__TASK OBJECTIVE__: Copy out every line of the material below exactly, keeping each line's order and characters unchanged.
----- PROVIDED DATA -----
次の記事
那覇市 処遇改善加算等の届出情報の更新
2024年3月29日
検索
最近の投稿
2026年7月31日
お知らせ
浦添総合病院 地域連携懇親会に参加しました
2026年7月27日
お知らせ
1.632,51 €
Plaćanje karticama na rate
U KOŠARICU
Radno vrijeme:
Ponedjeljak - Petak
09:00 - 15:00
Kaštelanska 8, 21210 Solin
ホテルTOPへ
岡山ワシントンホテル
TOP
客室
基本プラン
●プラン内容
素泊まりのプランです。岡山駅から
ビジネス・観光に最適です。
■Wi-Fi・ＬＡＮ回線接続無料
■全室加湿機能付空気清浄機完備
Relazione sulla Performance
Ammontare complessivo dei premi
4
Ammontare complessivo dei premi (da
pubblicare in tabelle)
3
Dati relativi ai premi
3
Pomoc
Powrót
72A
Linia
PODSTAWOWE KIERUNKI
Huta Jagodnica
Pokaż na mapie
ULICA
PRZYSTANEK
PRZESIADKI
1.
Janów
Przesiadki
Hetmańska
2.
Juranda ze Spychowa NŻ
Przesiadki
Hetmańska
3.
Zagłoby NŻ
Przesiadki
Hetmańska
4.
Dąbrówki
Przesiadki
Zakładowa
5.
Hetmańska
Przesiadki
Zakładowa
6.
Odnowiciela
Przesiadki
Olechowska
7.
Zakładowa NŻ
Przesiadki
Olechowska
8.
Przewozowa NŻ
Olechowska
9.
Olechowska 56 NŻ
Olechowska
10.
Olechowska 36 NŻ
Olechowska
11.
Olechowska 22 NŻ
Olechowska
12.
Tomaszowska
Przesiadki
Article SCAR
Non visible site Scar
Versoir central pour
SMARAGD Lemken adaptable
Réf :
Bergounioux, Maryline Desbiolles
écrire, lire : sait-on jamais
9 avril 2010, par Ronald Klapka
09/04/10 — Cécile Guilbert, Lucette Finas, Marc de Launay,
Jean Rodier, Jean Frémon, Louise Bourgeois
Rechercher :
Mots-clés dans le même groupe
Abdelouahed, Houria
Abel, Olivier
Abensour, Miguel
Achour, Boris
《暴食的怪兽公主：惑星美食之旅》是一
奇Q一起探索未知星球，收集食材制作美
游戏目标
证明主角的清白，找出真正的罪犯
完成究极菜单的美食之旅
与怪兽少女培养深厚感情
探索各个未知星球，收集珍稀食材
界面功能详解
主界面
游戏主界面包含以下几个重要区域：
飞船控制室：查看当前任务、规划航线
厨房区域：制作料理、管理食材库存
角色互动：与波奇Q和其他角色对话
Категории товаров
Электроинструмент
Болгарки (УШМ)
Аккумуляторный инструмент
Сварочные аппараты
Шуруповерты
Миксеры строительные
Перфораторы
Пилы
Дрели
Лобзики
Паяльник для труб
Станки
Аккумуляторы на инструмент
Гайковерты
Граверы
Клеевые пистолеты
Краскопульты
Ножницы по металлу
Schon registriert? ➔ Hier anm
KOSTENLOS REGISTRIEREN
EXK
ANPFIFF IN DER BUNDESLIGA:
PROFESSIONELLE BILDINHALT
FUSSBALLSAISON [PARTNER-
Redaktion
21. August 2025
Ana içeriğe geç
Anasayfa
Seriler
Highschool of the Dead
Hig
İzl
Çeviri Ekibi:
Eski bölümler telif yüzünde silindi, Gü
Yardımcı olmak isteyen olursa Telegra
-----
__EXERCISE SOLUTION__:
次の記事
那覇市 処遇改善加算等の届出情報の更新
2024年3月29日
検索
最近の投稿
2026年7月31日
お知らせ
浦添総合病院 地域連携懇親会に参加しました
2026年7月27日
お知らせ
1.632,51 €
Plaćanje karticama na rate
U KOŠARICU
Radno vrijeme:
Ponedjeljak - Petak
09:00 - 15:00
Kaštelanska 8, 21210 Solin
ホテルTOPへ
岡山ワシントンホテル
TOP
客室
基本プラン
●プラン内容
素泊まりのプランです。岡山駅から
ビジネス・観光に最適です。
■Wi-Fi・ＬＡＮ回線接続無料
■全室加湿機能付空気清浄機完備
Relazione sulla Performance
Ammontare complessivo dei premi
4
Ammontare complessivo dei premi (da
pubblicare in tabelle)
3
Dati relativi ai premi
3
Pomoc
Powrót
72A
Linia
PODSTAWOWE KIERUNKI
Huta Jagodnica
Pokaż na mapie
ULICA
PRZYSTANEK
PRZESIADKI
1.
Janów
Przesiadki
Hetmańska
2.
Juranda ze Spychowa NŻ
Przesiadki
Hetmańska
3.
Zagłoby NŻ
Przesiadki
Hetmańska
4.
Dąbrówki
Przesiadki
Zakładowa
5.
Hetmańska
Przesiadki
Zakładowa
6.
Odnowiciela
Przesiadki
Olechowska
7.
Zakładowa NŻ
Przesiadki
Olechowska
8.
Przewozowa NŻ
Olechowska
9.
Olechowska 56 NŻ
Olechowska
10.
Olechowska 36 NŻ
Olechowska
11.
Olechowska 22 NŻ
Olechowska
12.
Tomaszowska
Przesiadki
Article SCAR
Non visible site Scar
Versoir central pour
SMARAGD Lemken adaptable
Réf :
Bergounioux, Maryline Desbiolles
écrire, lire : sait-on jamais
9 avril 2010, par Ronald Klapka
09/04/10 — Cécile Guilbert, Lucette Finas, Marc de Launay,
Jean Rodier, Jean Frémon, Louise Bourgeois
Rechercher :
Mots-clés dans le même groupe
Abdelouahed, Houria
Abel, Olivier
Abensour, Miguel
Achour, Boris
《暴食的怪兽公主：惑星美食之旅》是一
奇Q一起探索未知星球，收集食材制作美
游戏目标
证明主角的清白，找出真正的罪犯
完成究极菜单的美食之旅
与怪兽少女培养深厚感情
探索各个未知星球，收集珍稀食材
界面功能详解
主界面
游戏主界面包含以下几个重要区域：
飞船控制室：查看当前任务、规划航线
厨房区域：制作料理、管理食材库存
角色互动：与波奇Q和其他角色对话
Категории товаров
Электроинструмент
Болгарки (УШМ)
Аккумуляторный инструмент
Сварочные аппараты
Шуруповерты
Миксеры строительные
Перфораторы
Пилы
Дрели
Лобзики
Паяльник для труб
Станки
Аккумуляторы на инструмент
Гайковерты
Граверы
Клеевые пистолеты
Краскопульты
Ножницы по металлу
Schon registriert? ➔ Hier anm
KOSTENLOS REGISTRIEREN
EXK
ANPFIFF IN DER BUNDESLIGA:
PROFESSIONELLE BILDINHALT
FUSSBALLSAISON [PARTNER-
Redaktion
21. August 2025
Ana içeriğe geç
Anasayfa
Seriler
Highschool of the Dead
Hig
İzl
Çeviri Ekibi:
Eski bölümler telif yüzünde silindi, Gü
Yardımcı olmak isteyen olursa Telegra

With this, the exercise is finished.